Die Ältern ist keine laute Komödie und schon gar kein Horrorfilm, sondern eine fein beobachtete Familienkomödie, die ihren Humor aus Nähe, Wiedererkennung und leisen Konflikten zieht. Im Mittelpunkt steht Hannes, ein erfolgreicher Autor, der sich selbst gern als Mittelpunkt seiner Familie sieht. Doch sein perfektes Familienleben beginnt zu bröckeln, als berufliche Rückschläge und private Spannungen zusammenkommen. Die Bestseller bleiben aus, die Anerkennung schwindet. Und plötzlich ist nichts mehr so stabil, wie es einmal schien.

Im Büro bei seinem Agenten Markus (Thomas Loibl): Hannes (Sebastian Bezzel) muss sich mit einigen Veränderungen anfreunden.

Wenn das vermeintlich perfekte Leben Risse bekommt

Der Film erzählt diese Krise mit viel Feingefühl und ohne überzeichnete Figuren. Statt großer Gags setzt er auf Situationskomik, die aus alltäglichen Momenten entsteht. Gut gemeinte Ratschläge, falsches Timing und das ständige Gefühl, gebraucht werden zu wollen. Genau darin liegt der Reiz von Die Ältern: Die Geschichte fühlt sich vertraut an, fast unangenehm ehrlich. Zuschauerinnen und Zuschauer erkennen eigene Erfahrungen wieder. Als Eltern, Partner oder Kinder.

Dabei zeigt der Film sehr genau, wie innerfamiliäre Spannungen entstehen, ohne dass jemand bewusst verletzen will. Hannes’ Bedürfnis nach Kontrolle kollidiert mit dem Wunsch seiner Frau Sara nach Eigenständigkeit. Die Kinder reagieren mit Distanz und Ironie. Niemand ist eindeutig im Recht, niemand eindeutig im Unrecht. Diese Grauzonen machen den Film lebendig und glaubwürdig.

Das Abi in der Tasche: Nick (Philip Müller) mit seiner Schwester Carla (Kya-Celina Barucki) und Mutter Sara (Anna Schudt).

Rollenbilder, Midlife-Crisis und neue Freiheit

Als Sara beschließt, sich eine Auszeit zu nehmen und gemeinsam mit Tochter Carla eine eigene WG zu gründen, gerät Hannes endgültig ins Straucheln. Was als organisatorische Veränderung beginnt, wird schnell zu einer emotionalen Herausforderung. Hannes wird mit einer klassischen Midlife-Crisis konfrontiert. Wer bin ich, wenn ich nicht mehr gebraucht werde? Was bleibt von meiner Identität, wenn meine Rolle als Familienmanager wegfällt?

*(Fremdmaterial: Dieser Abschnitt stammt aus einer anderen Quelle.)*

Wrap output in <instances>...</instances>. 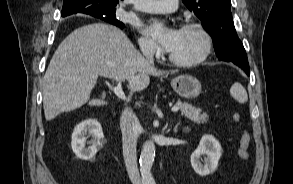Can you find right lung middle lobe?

Der Film behandelt diese Fragen mit viel Wärme und Humor. Statt Selbstmitleid entwickelt sich bei Hannes langsam ein Prozess des Umdenkens. Er muss lernen, Verantwortung abzugeben, Nähe neu zu definieren und sich selbst nicht über alles andere zu stellen. Dieses Loslassen fällt ihm schwer, wirkt aber nie lächerlich. Gerade weil der Film seine Figur ernst nimmt, funktioniert die emotionale Entwicklung so gut.

Auch Sara wird nicht idealisiert. Ihre Entscheidung für einen Neuanfang ist mutig, aber nicht frei von Unsicherheit. Die Ältern zeigt, dass persönliche Freiheit immer auch Konsequenzen hat. Für einen selbst und für andere. Die Stärke des Films liegt darin, dass er diese Konflikte nicht zuspitzt, sondern ruhig nebeneinander stehen lässt. Dadurch entsteht Raum für Humor, Nachdenklichkeit und echte Nähe.

Fazit: Humorvoll, nahbar und überraschend ehrlich

Die Ältern ist eine warmherzige Komödie, die ohne Klamauk auskommt und gerade deshalb überzeugt. Der Film erzählt von Identitätskrisen, familiären Veränderungen und der Erkenntnis, dass Kontrolle nicht gleich Nähe bedeutet. Mit leisem Humor und viel Herz zeigt er, dass Familie kein statisches Konstrukt ist, sondern ein ständiger Aushandlungsprozess.

Wer eine intelligente, lebensnahe Geschichte sucht, die zum Schmunzeln und Nachdenken anregt, wird hier fündig. Die Ältern ist ein Film über das Erwachsenwerden – nicht der Kinder, sondern der Eltern.